Scripps Olive Oil Wins Best in Show

“Nobody produces olive oil for the first time ever, without any professional involvement, and produces an award-winning olive oil,” said Scripps College Professor of International Political Economy Nancy Neiman Auerbach.

But this year, Scripps did just that. After five years of logistical hurdles, the olive oil-making project borne out of Auerbach’s 2007 Core II course, “Politics and Culture of Food,” finally came to fruition.

The course, which discussed the food justice movement and the use of edible landscapes, prompted one of the groups to question why Scripps’s olive trees weren’t producing fruit and whether, if they were to produce fruit, Scripps would be able to create olive oil from that fruit.

“We had been spraying trees because of the whole thing about the ‘beauty of the campus’; we sprayed them so they wouldn’t fruit so they wouldn’t make a huge mess,” Auerbach said.

The trees needed a year’s break from spraying to fruit again, which was the first hurdle the students encountered. While that initial student group created a proposal that circumvented anticipated issues—how to press the olives into olive oil, what to do with the olive oil, what to do with the proceeds—the administration eventually discarded the plan because it was deemed too risky.

Lola Trafecanty, Scripps’s Director of Grounds, eventually picked up the fight alongside Auerbach, creating strategies that resulted in this year’s Best in Show and Best in Class wins at the Los Angeles International Extra Virgin Olive Oil Competition.

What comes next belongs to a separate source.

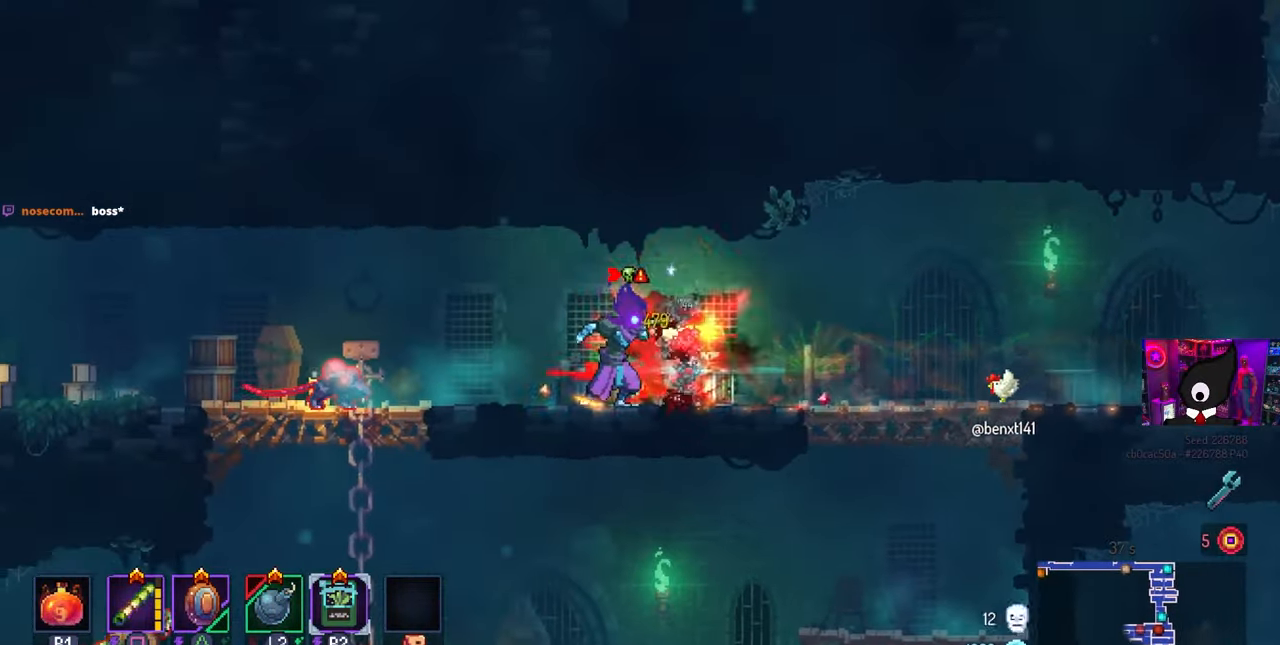
{"buttons": [], "left_stick": "center", "right_stick": "center", "events": [[17, "DPAD_RIGHT", "up"], [233, "DPAD_LEFT", "down"], [267, "SQUARE", "down"], [417, "DPAD_LEFT", "up"], [433, "SQUARE", "up"]]}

In fact, Trafecanty was the reason that the olive oil was entered into the competition at all. She saw it online the day before entry submission closed and, because the competition occurred at the Fairplex in Pomona, they were able to drive bottles over in time to be considered.

After this year’s success, Scripps plans to continue producing the olive oil as long as they can.

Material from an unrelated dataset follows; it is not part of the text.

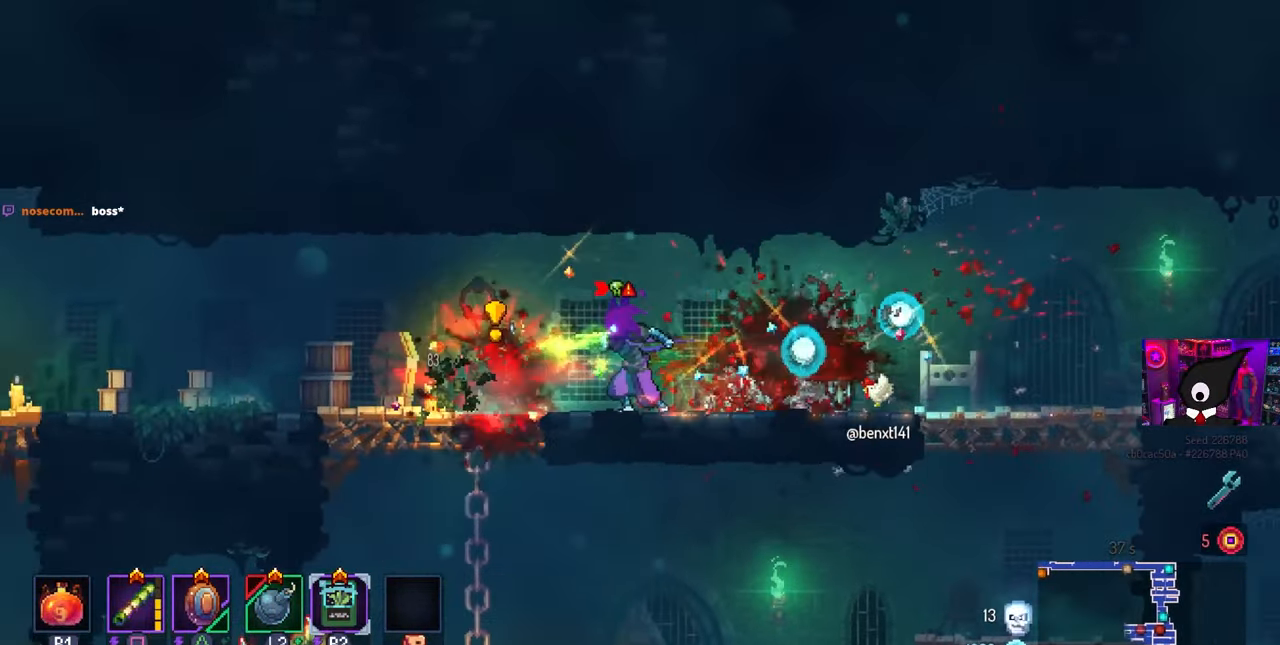
{"buttons": ["DPAD_DOWN"], "left_stick": "center", "right_stick": "center", "events": [[100, "DPAD_LEFT", "down"], [283, "CROSS", "down"], [417, "CROSS", "up"], [483, "DPAD_DOWN", "down"], [500, "DPAD_LEFT", "up"]]}
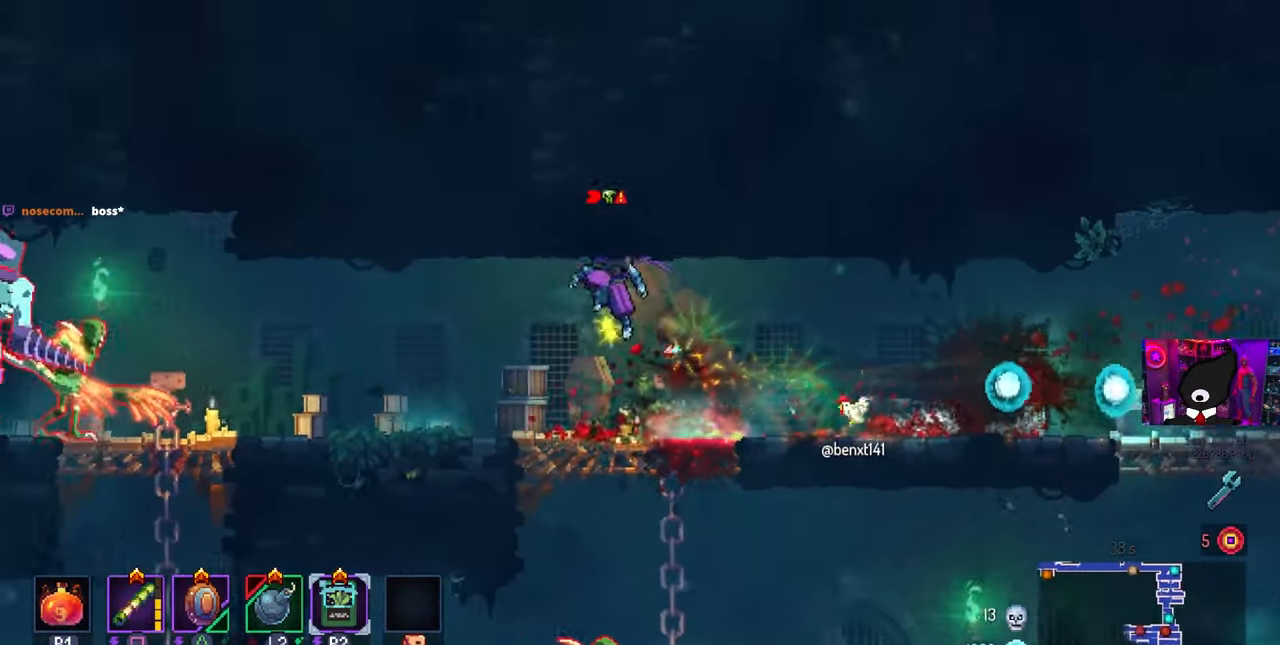
{"buttons": ["SQUARE", "DPAD_RIGHT"], "left_stick": "center", "right_stick": "center", "events": [[50, "CROSS", "down"], [233, "CIRCLE", "down"], [233, "DPAD_DOWN", "up"], [233, "DPAD_LEFT", "down"], [267, "CROSS", "up"], [333, "CIRCLE", "up"], [350, "DPAD_LEFT", "up"], [400, "DPAD_RIGHT", "down"], [417, "SQUARE", "down"]]}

“We were going to do it for the first time the fall before this last one, but we got all set and ready to do it and there were no olives!” Auerbach said.

This year’s harvest, though successful, was still problematic. Scripps’s olive trees are 40 feet high, which is 34 feet taller than the industry standard, according to Auerbach. Because of this height difference, they were forced to use a tree trimming company in order to comply with liability regulations.

“We bought all these tarps and put them down and had the tree trimming company come in and trim the morning of the harvest … We had like 85 people show up in a four-hour period to strip the branches that were all lying there. We ended up picking 1,500 pounds of olives in four hours,” Auerbach said.

Those 1,500 pounds of olives were driven to Ojai, CA for processing, where they created 700 bottles of olive oil. Since then, nearly all bottles have been purchased and there are still requests coming in from across the country.

Beyond the distinction of winning Best in Show, this may be the best indication of the quality of Scripps’s olive oil. Trafecanty entered the olive oil in the domestic, delicate category, where it competed alongside around 300 other domestic entries.

“It is smooth and buttery and beautiful,” Auerbach said.

In an effort to fund future endeavors that are consistent with the values of the initial student group from Auerbach’s Core II course, proceeds from the sale of the olive oil will fund more local and sustainable food at Malott Commons as well as student internships in the field of community engagement and sustainability.

Though the awards constitute a great honor for Scripps, the social issues addressed by the choice to utilize the trees for more than just decoration is the most important, in Auerbach’s opinion.

“I think the best thing is the attention that the college is getting for all of the great work the students are doing around food justice and sustainability and entrepreneurship. I think it puts the college in a great light,” Auerbach said. “Frankly, even if we never win another award, we’ll always have an award-winning olive oil.”